**DIRECTIONS FOR THIS TASK**
Verbatim repeat, images excluded. Give each entry again as written.

[Scene change data]
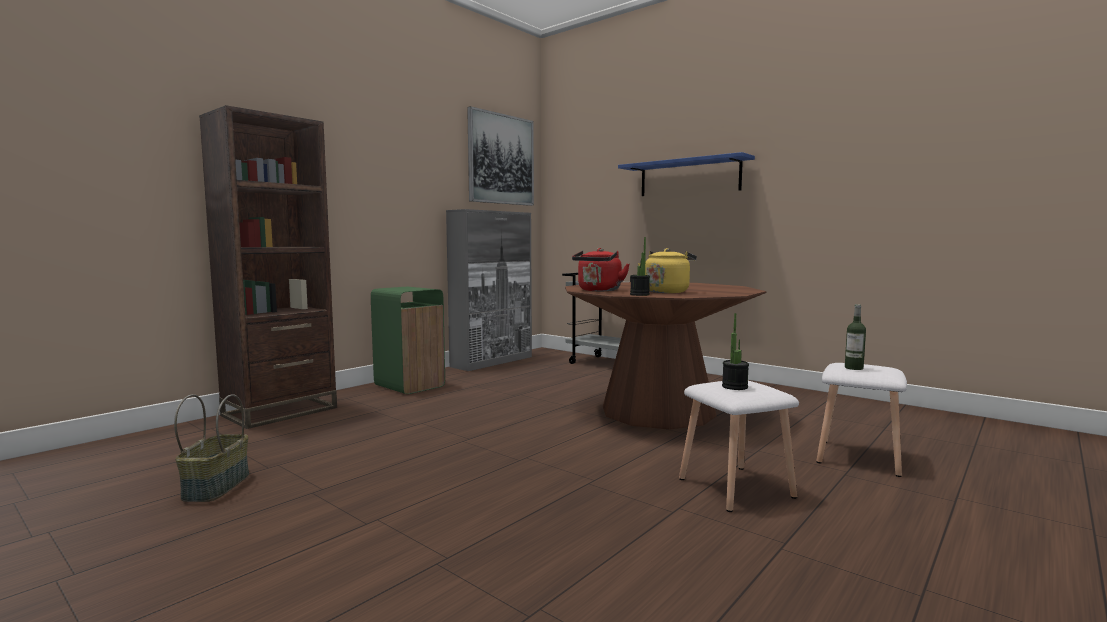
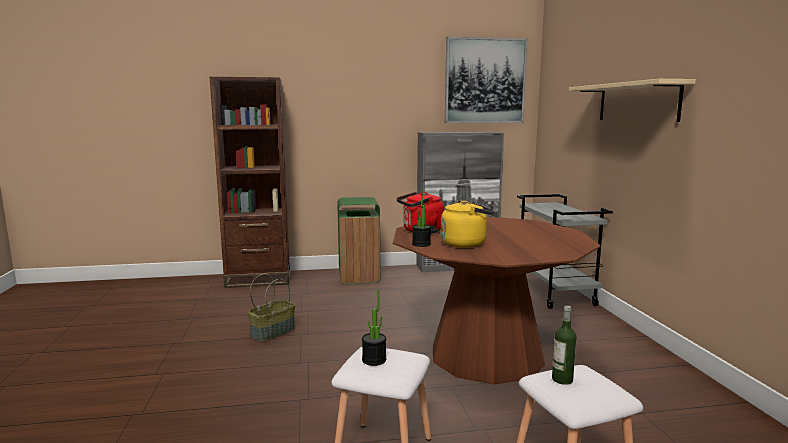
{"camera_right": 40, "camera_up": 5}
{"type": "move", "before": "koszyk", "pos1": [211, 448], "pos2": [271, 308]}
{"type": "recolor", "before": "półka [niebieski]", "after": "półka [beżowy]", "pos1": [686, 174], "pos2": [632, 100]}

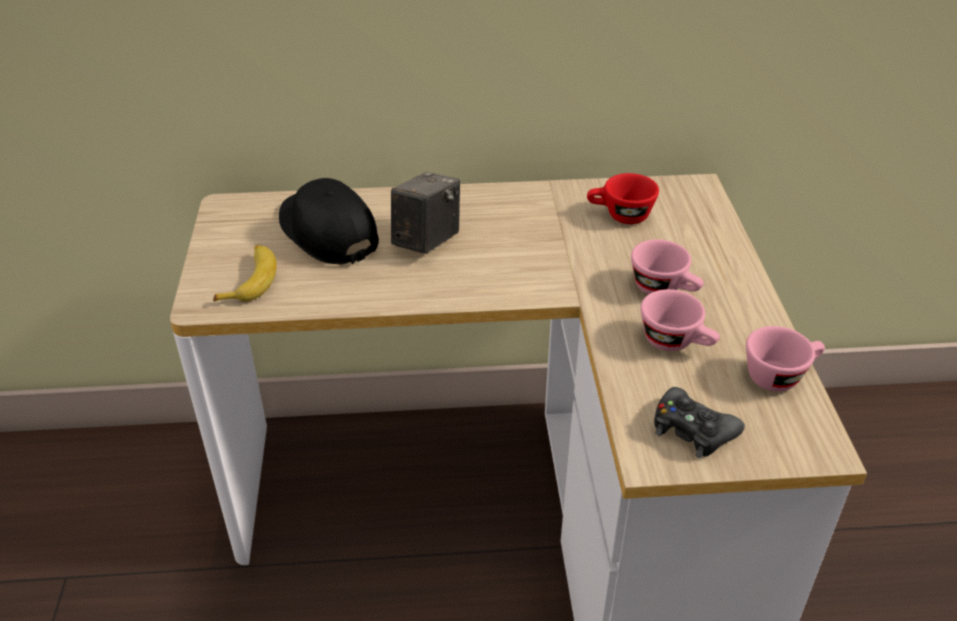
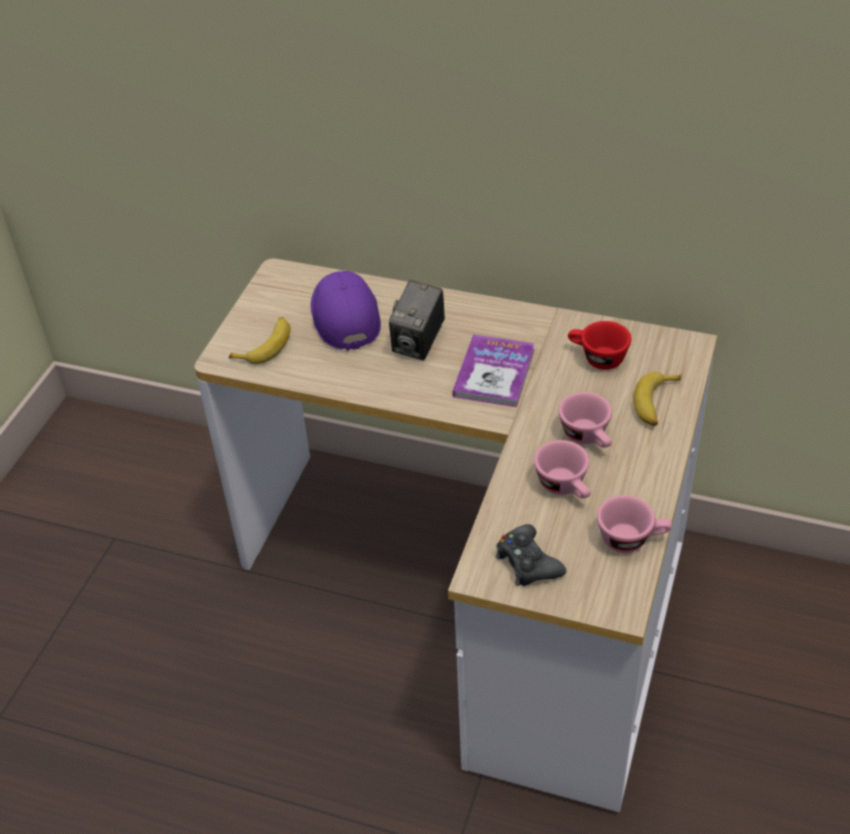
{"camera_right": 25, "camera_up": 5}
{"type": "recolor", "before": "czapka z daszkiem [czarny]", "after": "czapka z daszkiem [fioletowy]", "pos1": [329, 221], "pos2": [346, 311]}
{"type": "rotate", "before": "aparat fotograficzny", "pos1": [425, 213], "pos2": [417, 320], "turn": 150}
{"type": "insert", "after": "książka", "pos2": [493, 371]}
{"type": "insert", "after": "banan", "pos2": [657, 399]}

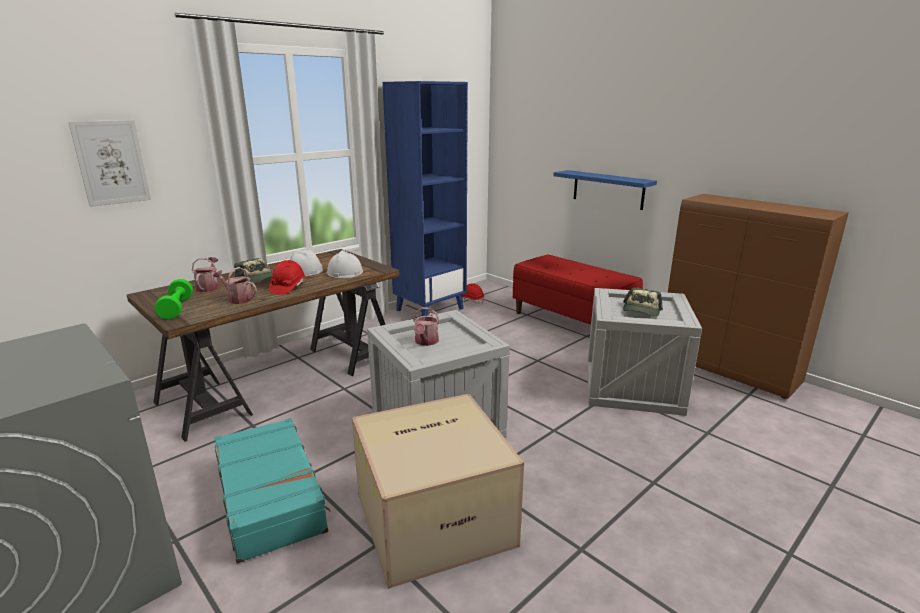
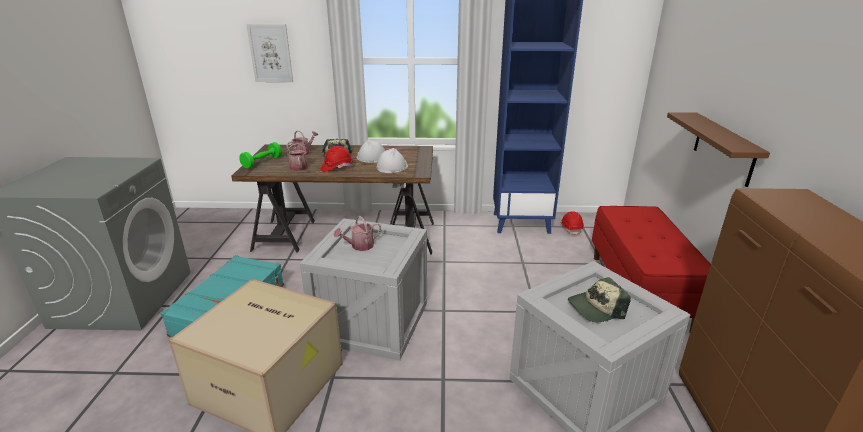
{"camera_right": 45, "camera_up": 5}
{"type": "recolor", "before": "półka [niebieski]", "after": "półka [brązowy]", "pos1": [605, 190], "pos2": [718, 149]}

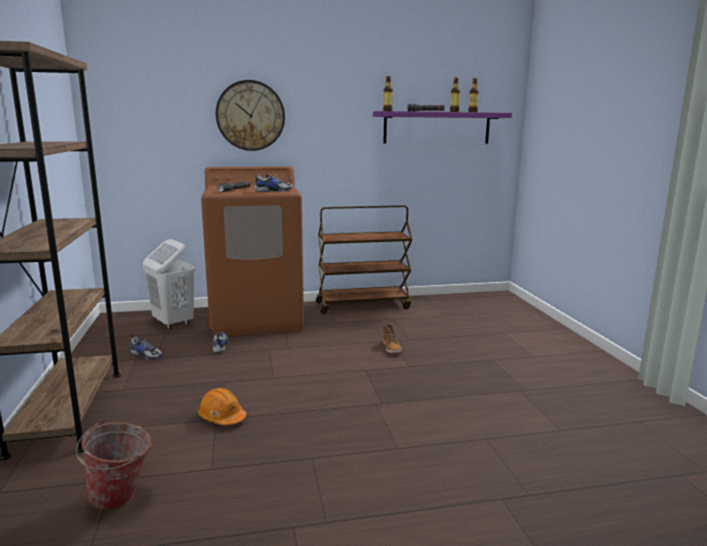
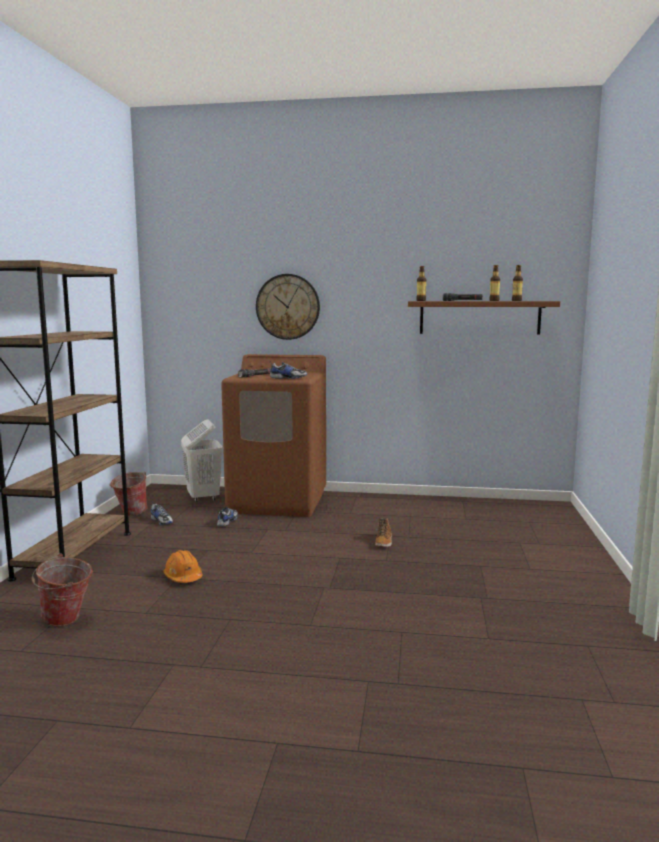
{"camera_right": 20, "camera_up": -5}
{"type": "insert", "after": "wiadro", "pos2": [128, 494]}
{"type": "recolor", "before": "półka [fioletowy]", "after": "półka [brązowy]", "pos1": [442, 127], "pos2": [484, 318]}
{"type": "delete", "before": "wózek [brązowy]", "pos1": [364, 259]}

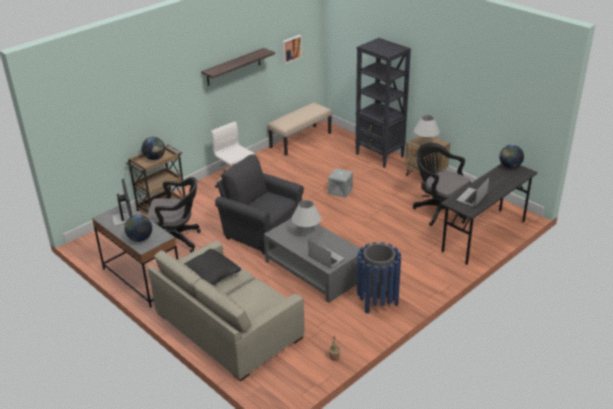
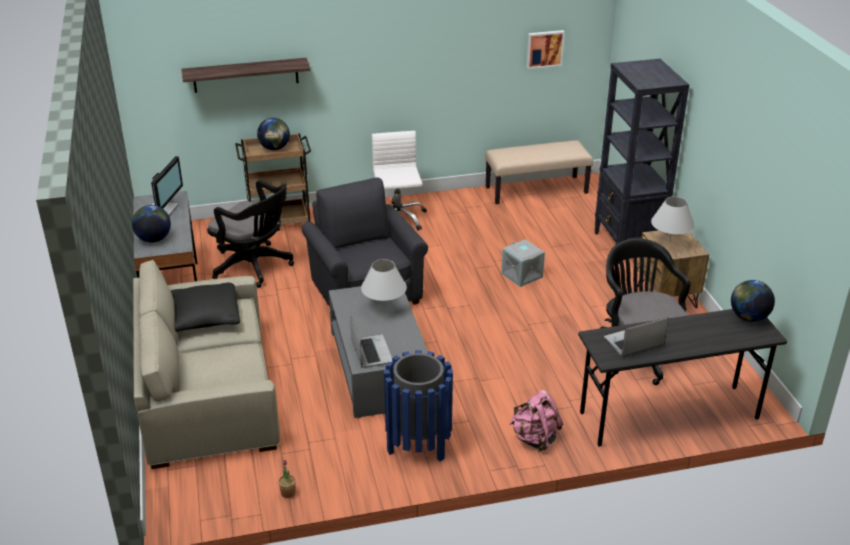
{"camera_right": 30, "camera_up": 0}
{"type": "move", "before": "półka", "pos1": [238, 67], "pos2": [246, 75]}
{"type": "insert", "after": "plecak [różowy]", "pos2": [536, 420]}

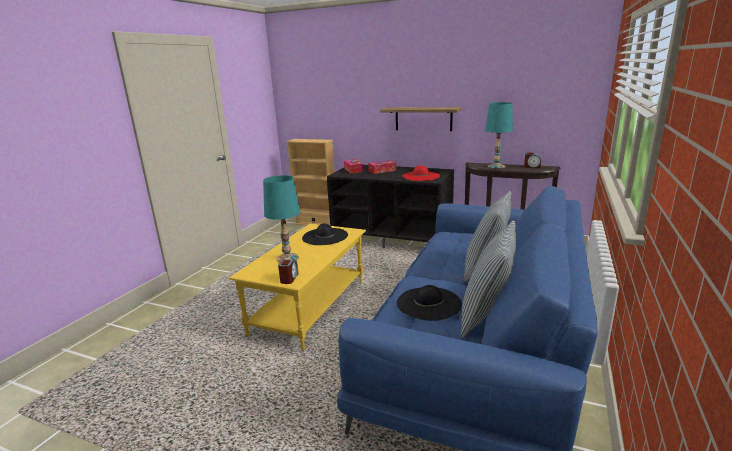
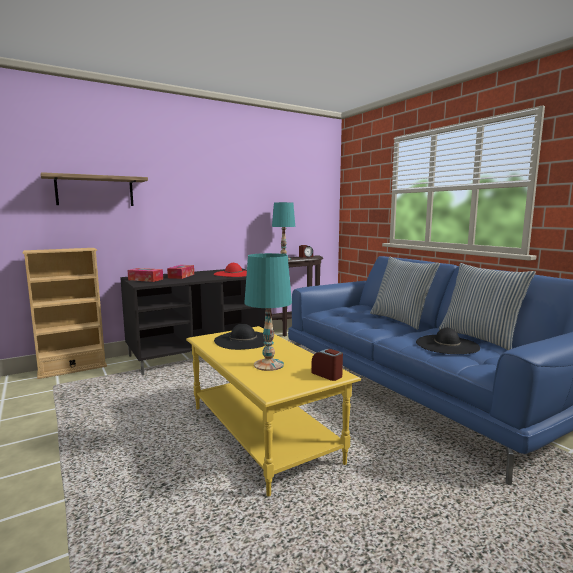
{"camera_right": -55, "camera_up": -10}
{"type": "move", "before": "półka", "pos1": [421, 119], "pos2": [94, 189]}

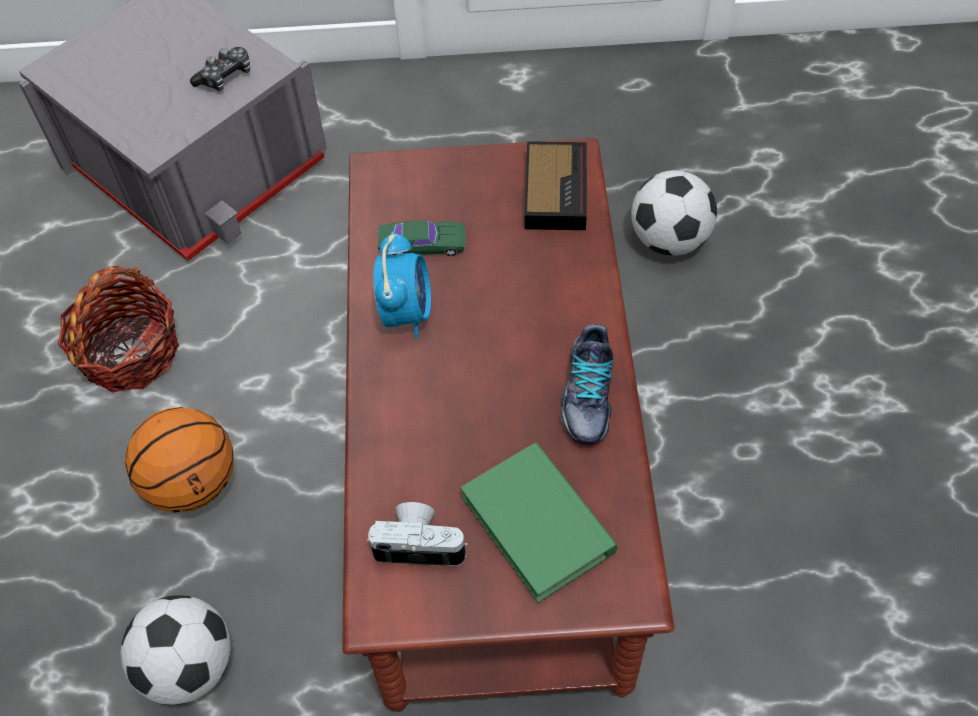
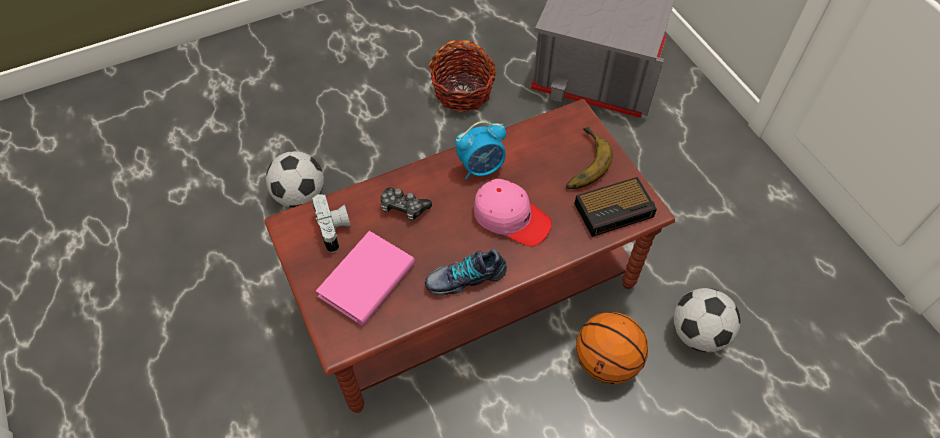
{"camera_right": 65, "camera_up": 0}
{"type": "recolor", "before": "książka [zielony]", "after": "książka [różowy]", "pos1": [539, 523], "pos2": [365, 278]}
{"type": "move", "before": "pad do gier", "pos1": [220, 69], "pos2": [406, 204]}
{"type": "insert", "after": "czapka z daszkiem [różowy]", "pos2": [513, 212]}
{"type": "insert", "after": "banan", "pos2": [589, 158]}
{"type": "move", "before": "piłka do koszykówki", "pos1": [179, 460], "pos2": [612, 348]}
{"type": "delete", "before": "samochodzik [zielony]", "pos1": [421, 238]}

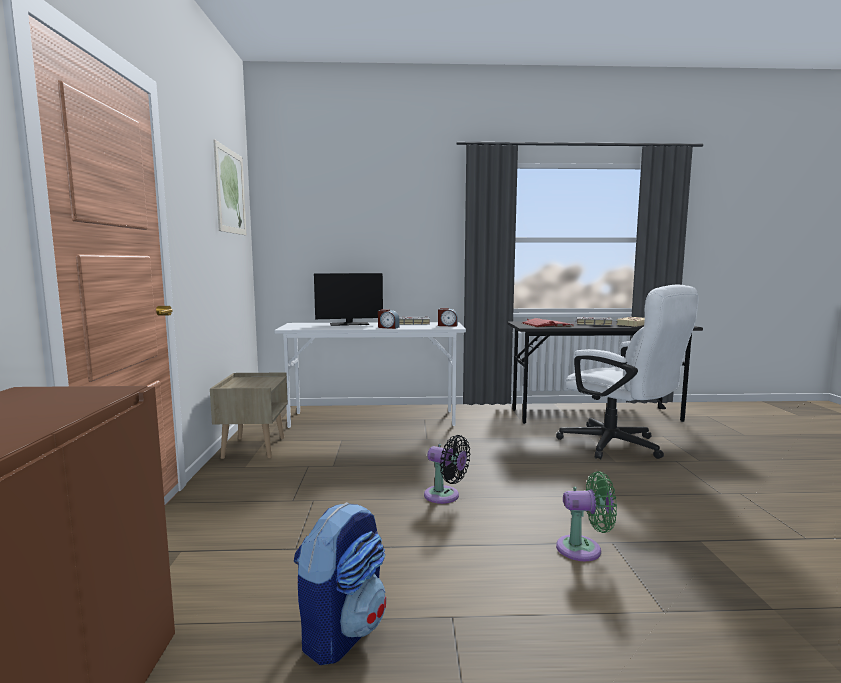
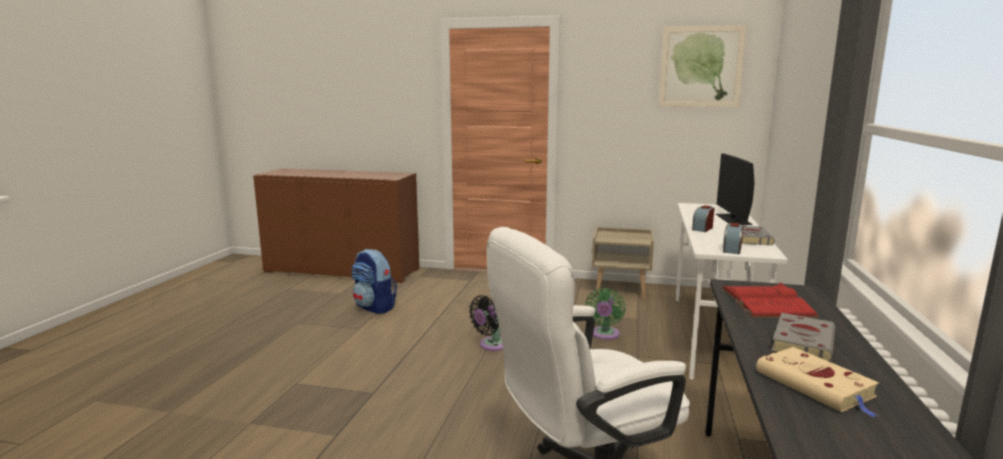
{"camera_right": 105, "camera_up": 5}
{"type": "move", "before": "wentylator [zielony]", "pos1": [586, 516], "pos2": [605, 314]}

**ANSWER TO THE EXERCISE**
{"camera_right": 40, "camera_up": 5}
{"type": "move", "before": "koszyk", "pos1": [211, 448], "pos2": [271, 308]}
{"type": "recolor", "before": "półka [niebieski]", "after": "półka [beżowy]", "pos1": [686, 174], "pos2": [632, 100]}

{"camera_right": 25, "camera_up": 5}
{"type": "recolor", "before": "czapka z daszkiem [czarny]", "after": "czapka z daszkiem [fioletowy]", "pos1": [329, 221], "pos2": [346, 311]}
{"type": "rotate", "before": "aparat fotograficzny", "pos1": [425, 213], "pos2": [417, 320], "turn": 150}
{"type": "insert", "after": "książka", "pos2": [493, 371]}
{"type": "insert", "after": "banan", "pos2": [657, 399]}

{"camera_right": 45, "camera_up": 5}
{"type": "recolor", "before": "półka [niebieski]", "after": "półka [brązowy]", "pos1": [605, 190], "pos2": [718, 149]}

{"camera_right": 20, "camera_up": -5}
{"type": "insert", "after": "wiadro", "pos2": [128, 494]}
{"type": "recolor", "before": "półka [fioletowy]", "after": "półka [brązowy]", "pos1": [442, 127], "pos2": [484, 318]}
{"type": "delete", "before": "wózek [brązowy]", "pos1": [364, 259]}

{"camera_right": 30, "camera_up": 0}
{"type": "move", "before": "półka", "pos1": [238, 67], "pos2": [246, 75]}
{"type": "insert", "after": "plecak [różowy]", "pos2": [536, 420]}

{"camera_right": -55, "camera_up": -10}
{"type": "move", "before": "półka", "pos1": [421, 119], "pos2": [94, 189]}

{"camera_right": 65, "camera_up": 0}
{"type": "recolor", "before": "książka [zielony]", "after": "książka [różowy]", "pos1": [539, 523], "pos2": [365, 278]}
{"type": "move", "before": "pad do gier", "pos1": [220, 69], "pos2": [406, 204]}
{"type": "insert", "after": "czapka z daszkiem [różowy]", "pos2": [513, 212]}
{"type": "insert", "after": "banan", "pos2": [589, 158]}
{"type": "move", "before": "piłka do koszykówki", "pos1": [179, 460], "pos2": [612, 348]}
{"type": "delete", "before": "samochodzik [zielony]", "pos1": [421, 238]}

{"camera_right": 105, "camera_up": 5}
{"type": "move", "before": "wentylator [zielony]", "pos1": [586, 516], "pos2": [605, 314]}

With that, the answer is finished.